The full report, ‘Informal Traders Lock Horns with the Formal Milk Industry: The Role of Research in Pro-Poor Dairy Policy Shift in Kenya,’ can be downloaded here.

Listen to Kenya’s Dairy Story
 

Small is Beautiful – The Kenya Dairy Story
Kenyans love their milk. Most of the 3 billion litres consumed there each year is produced by smallholders with a couple of cows, and sold house-to-house by thousands of street hawkers and doorstep milkmen. But this whole milk business was under threat. In the third edition of the One Planet series (on BBC World Service) which is sharing small business success, Susie Emmett discovers how the farmers and traders fought back to keep the milk flowing.


Listen to a recording of the BBC World Service broadcast produced by WRENmedia. (See Note below)


Note: The latest numbers

Some of the numbers quoted in this BBC World Service broadcast ‘Small is beautiful’ have been obtained from much earlier estimates. These figures, however, grossly understate the true size and extent of Kenya’s milk sector. SDP has provided recalculated figures, which more accurately reflect the picture in Kenya today.

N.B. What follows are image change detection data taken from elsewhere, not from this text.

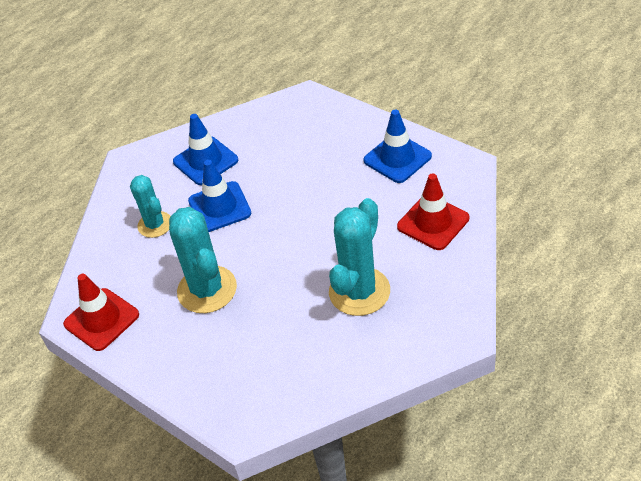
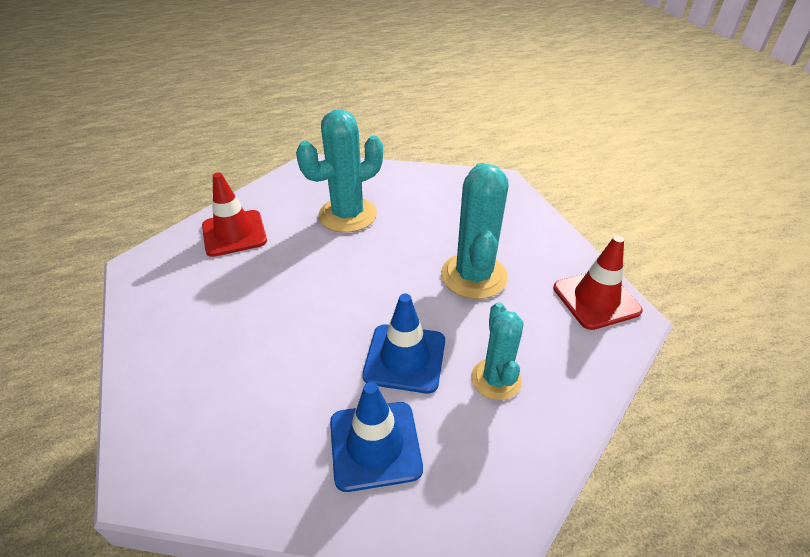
camera: 155 degrees left, 5 degrees down
blue traffic cone [363,110,432,183] -> none

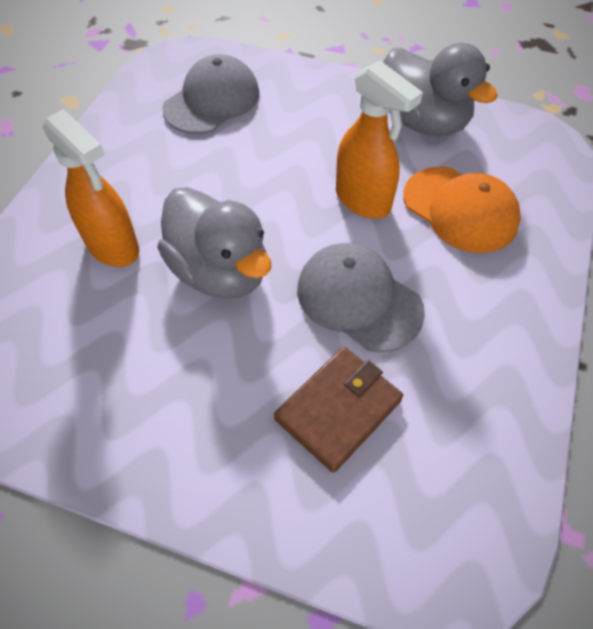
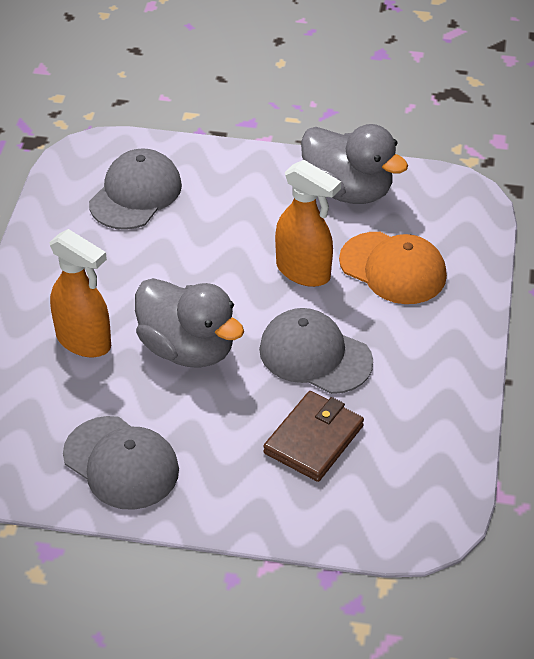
camera: 10 degrees left, 10 degrees down
none -> grey cap [63,416,179,510]

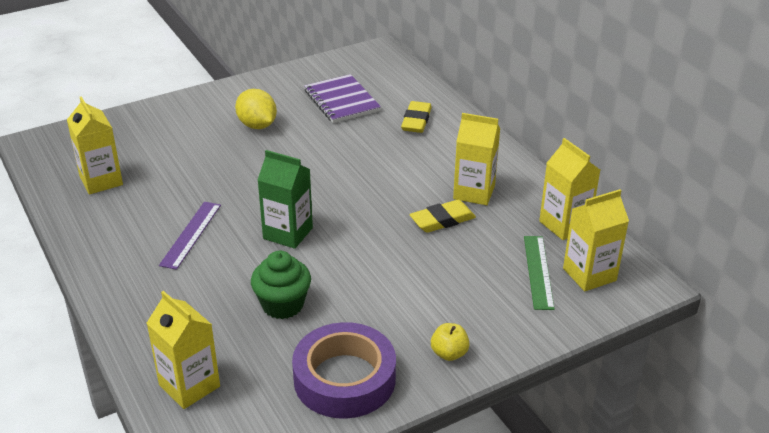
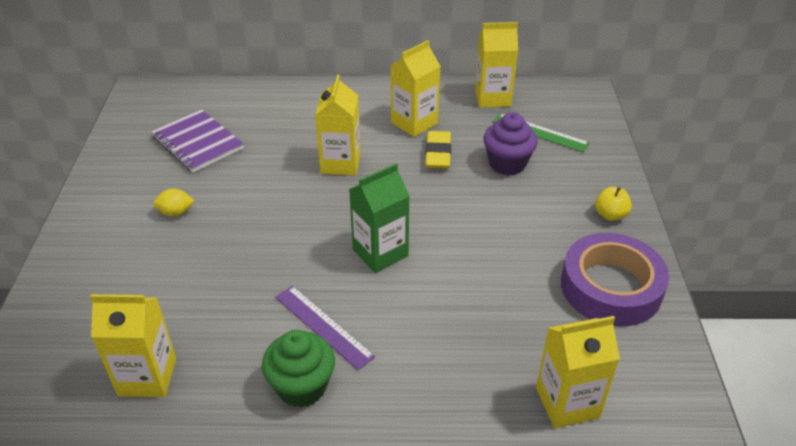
camera: 60 degrees left, 5 degrees up
yellow lemon [235,89,277,129] -> yellow lemon [153,189,194,216], size x0.59
green cupcake [251,251,311,319] -> green cupcake moved to [262,330,335,407]
purple notebook [304,74,381,123] -> purple notebook turned 45 degrees clockwise [151,109,244,173]
yellow eraser [401,101,432,133] -> none
yellow carton [563,189,629,291] -> yellow carton moved to [315,75,361,176]
none -> purple cupcake [483,112,538,175]

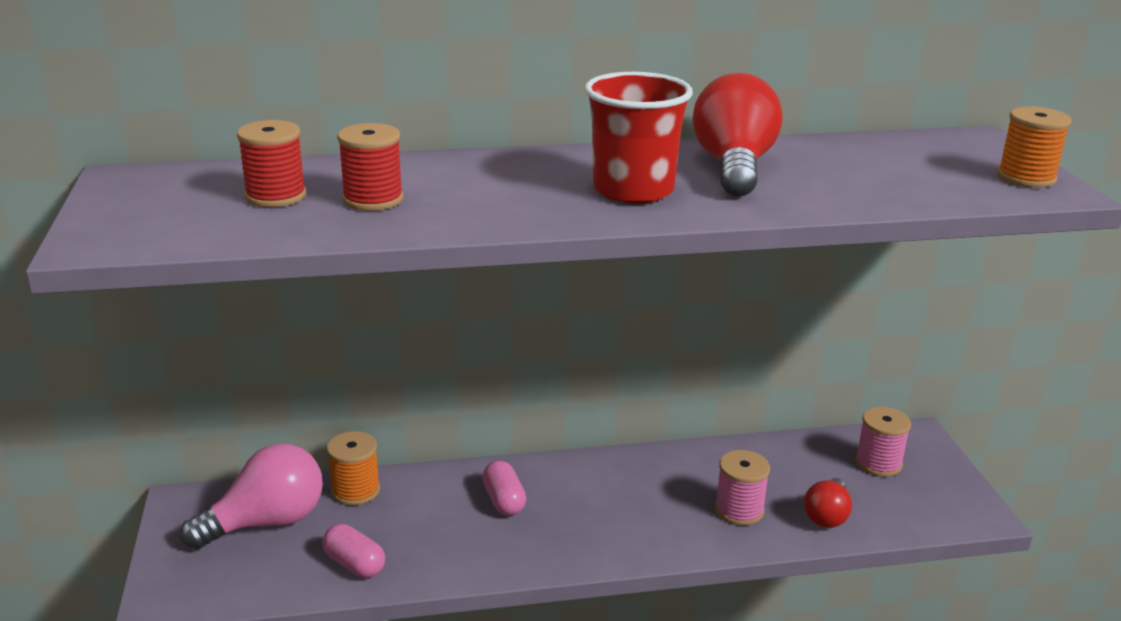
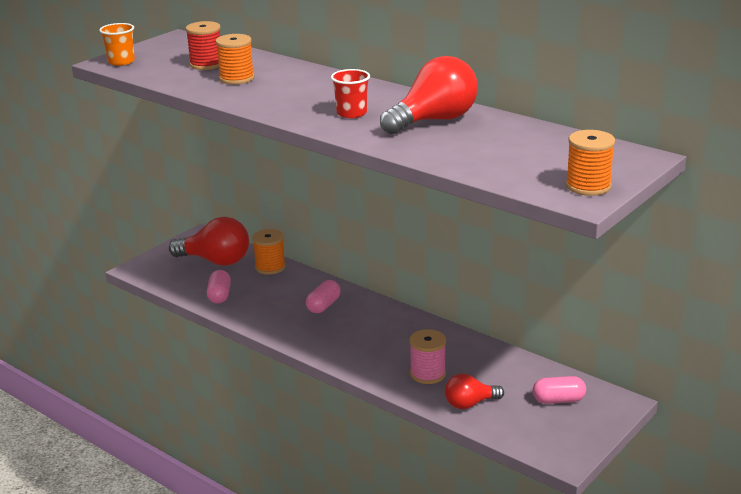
camera: 50 degrees right, 0 degrees up
pink light bulb [180,443,323,549] -> red light bulb [169,217,249,266]
red spool [337,123,404,211] -> orange spool [215,34,255,84]
red cup [585,72,693,204] -> red cup [331,69,370,118], size x0.57
pink spool [855,406,911,477] -> pink capsule [533,376,586,404]
none -> orange cup [99,23,135,66]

1. Smallholder dairy farms recalculates to be 1.8 million (up from 800,000)
The estimated 800,000 smallholder farms has been widely cited for many years, during which time Kenya’s population has grown significantly. SDP recalculates the number of smallholders to be 1.8 million.

2. Milk hawkers recalculated to be 39,650 (up from 30,000)

SDP recalculates the number of small milk vendors in Kenya to be 39,650.

3. Number of dairy cattle recalculated to be 6.7 million (up from 3 million)
There are concerns about the reliability of the official cattle figures for Kenya; no livestock census has been conducted for decades and the methods used to estimate cattle numbers are imprecise. A conservative estimate of the size of the national dairy herd using detailed SDP survey data suggests that there are about 6.7 million dairy cattle (2.7 million high grade and 4 million crosses) owned by 1.8 million rural smallholder farms mainly in the Kenyan Highlands. This projected cattle population is more than twice the officially reported figure of 3 million for the national herds.

4. Total milk produced recalculated to be 4 billion litres per annum (up from 3 billion)
Based on SDP’s recalculated cattle projections above, SDP recalculates total milk production in the rural highlands to be an estimated 4 billion litres per annum.

5. Annual consumption of milk recalculated to be 145 litres per person (up from 100 litres)
SDP recalculates annual milk consumption by Kenyans to be 145 litres per person, making Kenyans amongst the highest milk consumers in the developing world. The rural areas have an estimated population of about 14.5 million people. Assuming that the estimated 9.6 million people living in the urban areas mainly depend on milk from the high potential areas, and that 13 percent of production goes to calf feed or spoilage loss, milk availability from the highlands was estimated to be about 145 litres per person per year. Previously, milk consumption in Central and Rift Valley provinces, which are important milk production areas, has been estimated to be between 144 and 152 litres per person per year.